TAMPA BAY: The Rays showed improvement offensively, thanks to contributions from rookie Wil Myers and Boston discard James Loney, who had a strong year offensively and finished with the best road batting average in the American League. Evan Longoria is the player opponents worry about most, especially this time of year. Joe Maddon mixes and matches a lot with his lineup and seldom has the same lineup two days in a row. Players such as Ben Zobrist and Sean Rodriguez play multiple positions.
CLEVELAND: The Indians don't have a fearsome offense, and don't have that big bat akin to Longoria that can change a game. Michael Bourn has speed, but doesn't get on base enough to be an effective leadoff man. Nick Swisher has some power, but his modest 22 homers led the team in that category. Jason Kipnis is probably the team's best two-way player and statistically, profiles as a Dustin Pedroia-type (.284-17-84).
EDGE: Neither team is an offensive juggernaut, but the Rays rate a slight edge because of Myers and Longoria.

TAMPA BAY: The Rays have a strong double-play combination with Yunel Escobar and (mostly) Zobrist. Desmond Jennings has athleticism in center, but in the final month or so of the season, had a tendency to misplay balls hit over his head -- he did so two or three times in a series with the Red Sox. Behind the plate, Jose Molina may run like a block of granite, but he's expert at framing and stealing strikes for his pitchers. James Loney is a plus defender at first.

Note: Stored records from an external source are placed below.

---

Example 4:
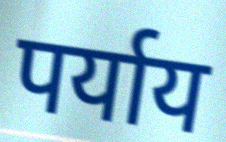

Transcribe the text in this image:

पर्याय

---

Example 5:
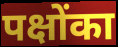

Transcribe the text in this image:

पक्षोंका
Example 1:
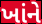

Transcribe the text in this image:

ખાંને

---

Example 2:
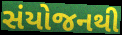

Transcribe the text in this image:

સંયોજનથી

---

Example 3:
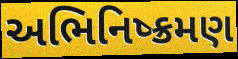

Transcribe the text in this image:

અભિનિષ્ક્રમણ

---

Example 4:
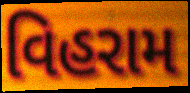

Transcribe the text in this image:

વિહરામ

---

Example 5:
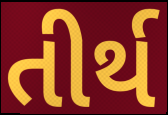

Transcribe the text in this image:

તીર્થ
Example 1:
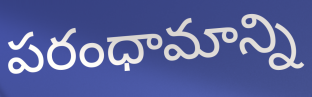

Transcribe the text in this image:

పరంధామాన్ని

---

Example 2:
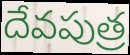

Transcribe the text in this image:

దేవపుత్ర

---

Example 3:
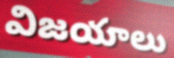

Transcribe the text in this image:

విజయాలు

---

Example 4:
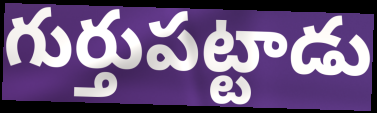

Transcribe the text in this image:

గుర్తుపట్టాడు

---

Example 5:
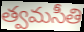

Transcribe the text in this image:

త్వమసీతి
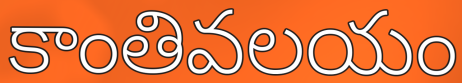
కాంతివలయం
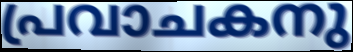
പ്രവാചകനു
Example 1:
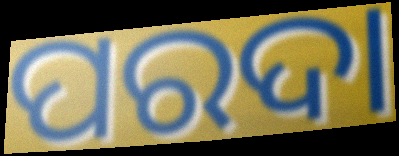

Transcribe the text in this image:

ପରଦା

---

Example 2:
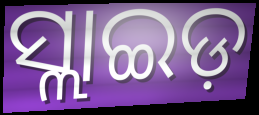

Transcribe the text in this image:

ସ୍ଲାଇଡ଼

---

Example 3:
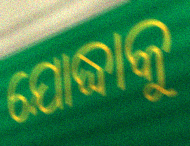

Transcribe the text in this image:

ଯୋଦ୍ଧାକୁ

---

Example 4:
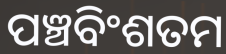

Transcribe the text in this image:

ପଞ୍ଚବିଂଶତମ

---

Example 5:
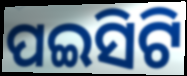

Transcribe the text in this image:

ପଇସିଟି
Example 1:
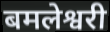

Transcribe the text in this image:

बमलेश्वरी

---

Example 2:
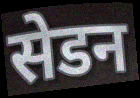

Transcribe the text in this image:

सेडन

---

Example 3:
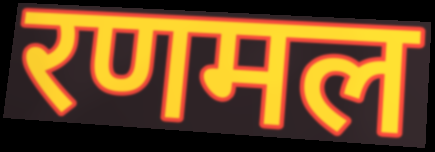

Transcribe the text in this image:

रणमल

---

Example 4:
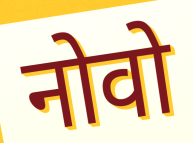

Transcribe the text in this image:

नोवो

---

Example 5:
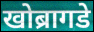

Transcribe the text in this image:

खोब्रागडे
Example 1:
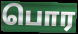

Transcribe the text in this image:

பொர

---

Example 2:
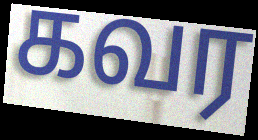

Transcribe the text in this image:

கவர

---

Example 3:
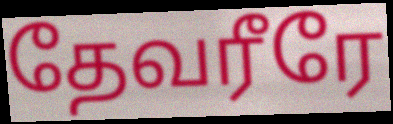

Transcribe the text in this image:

தேவரீரே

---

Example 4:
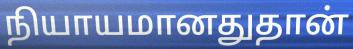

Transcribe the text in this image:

நியாயமானதுதான்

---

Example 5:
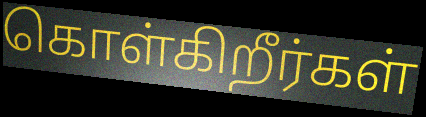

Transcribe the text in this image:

கொள்கிறீர்கள்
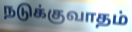
நடுக்குவாதம்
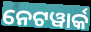
ନେଟୱାର୍କ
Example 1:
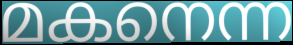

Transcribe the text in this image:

മകനെന്ന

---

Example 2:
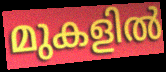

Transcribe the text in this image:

മുകളിൽ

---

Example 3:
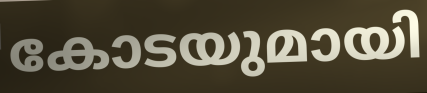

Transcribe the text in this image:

കോടയുമായി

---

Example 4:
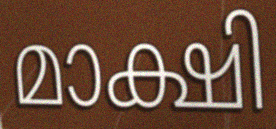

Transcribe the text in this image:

മാക്ഷി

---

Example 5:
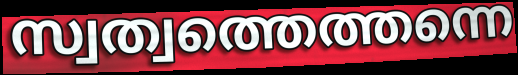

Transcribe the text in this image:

സ്വത്വത്തെത്തന്നെ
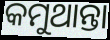
କମୁଥାନ୍ତା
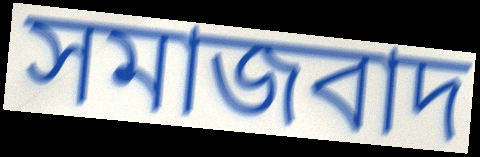
সমাজবাদ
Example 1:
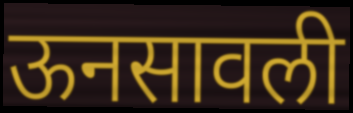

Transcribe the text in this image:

ऊनसावली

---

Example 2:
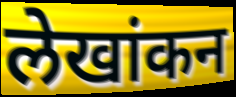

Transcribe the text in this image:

लेखांकन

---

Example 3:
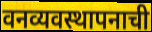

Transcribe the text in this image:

वनव्यवस्थापनाची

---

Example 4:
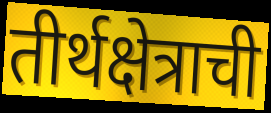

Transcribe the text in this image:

तीर्थक्षेत्राची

CLEVELAND: The Indians made almost 40 more errors than the Rays over the course of the regular season. Asdrubal Cabrera is a standout at short and Kipnis has shown improvement at second. At first, Swisher is a DH masquerading as a fielder. Bourn can track down balls with his speed. Catcher Yan Gomes threw out 39 percent of would-be base-stealers.
EDGE: Tampa Bay.

TAMPA BAY: Unlike a year ago, when closer Fernando Rodney was the closest thing to a lockdown closer, the Rays have had some ninth-inning issues this year; Rodney had eight blown saves, though the majority of those came in the first half of the season. Set-up man Joel Peralta led the league in appearances and is a strong eighth-inning option. Lefty Jake McGee pitched in 71 games and struggled in the final weeks, perhaps a result of the workload.
CLEVELAND: It's never a good thing when a team has to change closers in the final week of a season, but that's what the Indians had to do when Chris Perez imploded one too many times. Justin Masterson, who missed time down the stretch with an oblique strain, is the new ninth-inning man. Sidearmer Joe Smith is good at getting ground ball outs while Cody Allen generated more than a strikeout per inning.

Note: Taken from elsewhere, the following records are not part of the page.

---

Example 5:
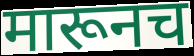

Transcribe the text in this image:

मारूनच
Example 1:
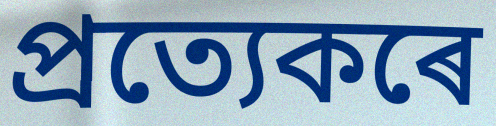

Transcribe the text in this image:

প্ৰত্যেকৰে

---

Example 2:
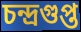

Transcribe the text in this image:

চন্দ্ৰগুপ্ত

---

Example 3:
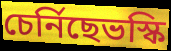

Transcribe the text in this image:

চেৰ্নিছেভস্কি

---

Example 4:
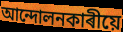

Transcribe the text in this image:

আন্দোলনকাৰীয়ে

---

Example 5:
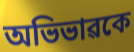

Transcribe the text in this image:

অভিভাৱকে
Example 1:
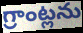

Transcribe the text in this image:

గ్రాంట్లను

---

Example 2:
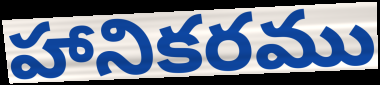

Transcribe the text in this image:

హానికరము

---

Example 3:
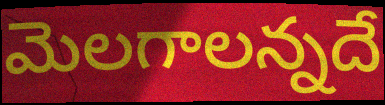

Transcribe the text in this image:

మెలగాలన్నదే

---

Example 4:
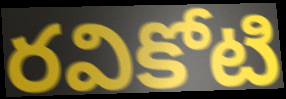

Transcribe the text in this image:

రవికోటి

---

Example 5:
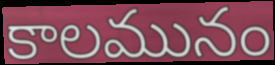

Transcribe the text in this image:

కాలమునం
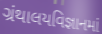
ગ્રંથાલયવિજ્ઞાનમાં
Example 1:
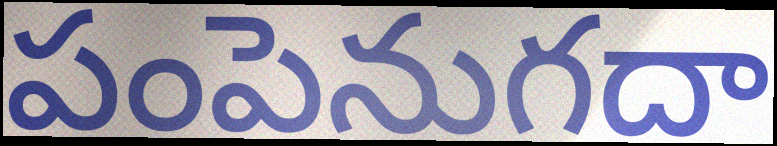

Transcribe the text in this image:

పంపెనుగదా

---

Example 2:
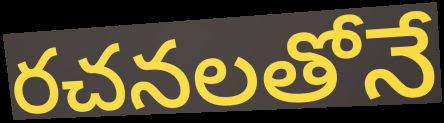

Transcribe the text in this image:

రచనలతోనే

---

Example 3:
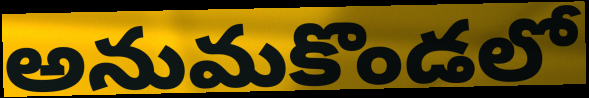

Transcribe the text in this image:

అనుమకొండలో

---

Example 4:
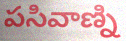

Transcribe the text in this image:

పసివాణ్ని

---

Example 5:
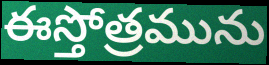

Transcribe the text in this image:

ఈస్తోత్రమును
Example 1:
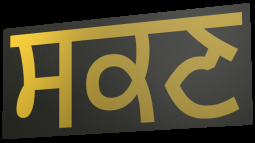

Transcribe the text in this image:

ਸਕਣ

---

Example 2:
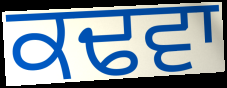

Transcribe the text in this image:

ਕਢਵਾ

EDGE: Tampa Bay. Even with questions about Rodney, the Rays have more experience in their pen and at this time of year, that counts for something.

TAMPA BAY: Maddon is a master motivator and strategist, who gets the most out of his roster and limited payroll. He's not above doing something unorthodox and sometimes the moves appear to be about doing something different for the sake of doing something different, but it's hard to argue with the results.

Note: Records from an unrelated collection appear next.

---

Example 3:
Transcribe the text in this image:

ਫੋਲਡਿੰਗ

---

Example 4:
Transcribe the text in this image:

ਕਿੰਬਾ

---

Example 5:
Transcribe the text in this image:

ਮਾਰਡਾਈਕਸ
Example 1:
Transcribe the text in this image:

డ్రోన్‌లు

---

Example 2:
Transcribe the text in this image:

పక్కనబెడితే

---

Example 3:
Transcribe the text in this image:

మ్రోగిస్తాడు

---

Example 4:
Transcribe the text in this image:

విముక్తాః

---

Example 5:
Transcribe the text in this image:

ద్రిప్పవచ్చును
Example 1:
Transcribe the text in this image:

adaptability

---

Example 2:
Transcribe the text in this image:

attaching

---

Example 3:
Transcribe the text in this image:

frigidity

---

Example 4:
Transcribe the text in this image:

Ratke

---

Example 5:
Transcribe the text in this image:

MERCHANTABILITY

CLEVELAND: Francona has worked wonders in his first year in Cleveland, directing the Indians to a 92-win season and finishing just two games in back of a much, much more talented Detroit team. The Indians, with little margin for error, won their final 10 to get into the playoffs and are riding a huge wave of momentum. And, if you'll recall, Francona is no stranger to pressure and big games in October.
EDGE: Even

SUMMARY: The Rays were better during the season, though they won one fewer game, since they played in a far tougher division. On paper, they have a better rotation a better bullpen and better defense. But it's hard to ignore the roll that the Indians are on and what Francona has meant for them in the dugout. The Indians look like the easier opponent, but given the intangibles at work, be careful what you wish for, Red Sox fans.